Il Parlamento ha detto sì ai tagli. Ira funesta dei dipendenti di Montecitorio: decisione accolta a suon di fischietti

Il tetto per gli stipendi dei consiglieri parlamentari, fissato a 240 mila euro dal decreto legge Irpef (dl 66 del 2014), è stato accolto a suon di fischietti a Montecitorio. È accaduto ieri, la protesta di commessi, consiglieri parlamentari e funzionari ha contestato rumorosamente il taglio ai salari deciso dall’ufficio di presidenza di Montecitorio. «È una reazione che spiace e rattrista.
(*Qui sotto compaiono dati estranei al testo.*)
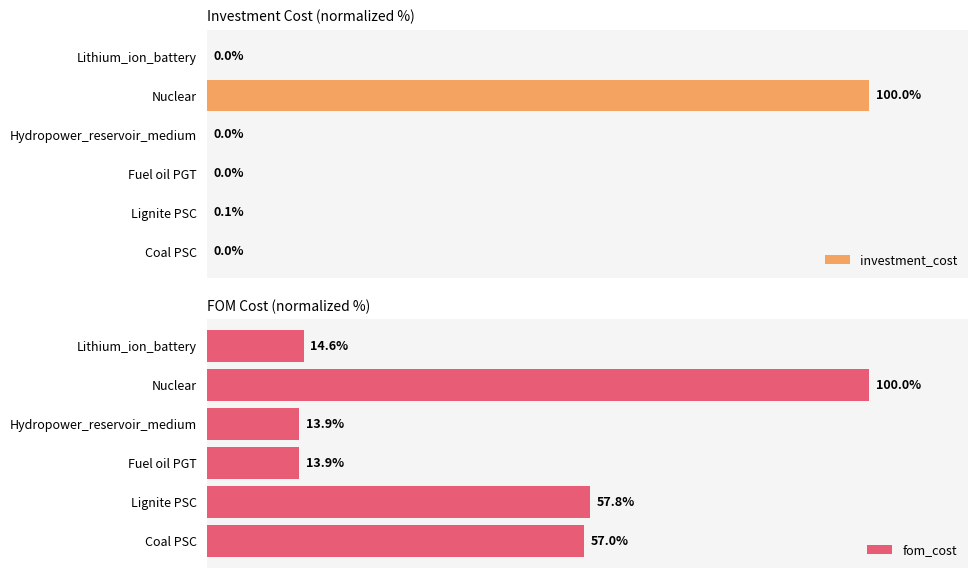

How many bars are there in each group?

2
Fuori da Montecitorio c’è un paese reale che non ha più reti di protezione sociale e anche chi lavora dentro Montecitorio è chiamato a rendersene conto», ha commentato il presidente della Camera Laura Boldrini.Il provvedimento, che ha scatenato “l’ira funesta” dei dipendenti di Montecitorio, è stabilito dal documento intitolato “Integrazione congiunta degli indirizzi per la contrattazione- Senato della Repubblica – Camera dei deputati”. L’idea è di applicare il tetto di 240 mila euro agli stipendi dei consiglieri parlamentari entro la fine del 2014, e poi di calcolare i relativi tetti per tutti gli altri dipendenti di Montecitorio, senza intaccare gli attuali rapporti retributivi esistenti tra le varie categorie professionali. Di conseguenza gli stipendi dei dipendenti della Camera saranno ridefiniti insieme ai sindacati.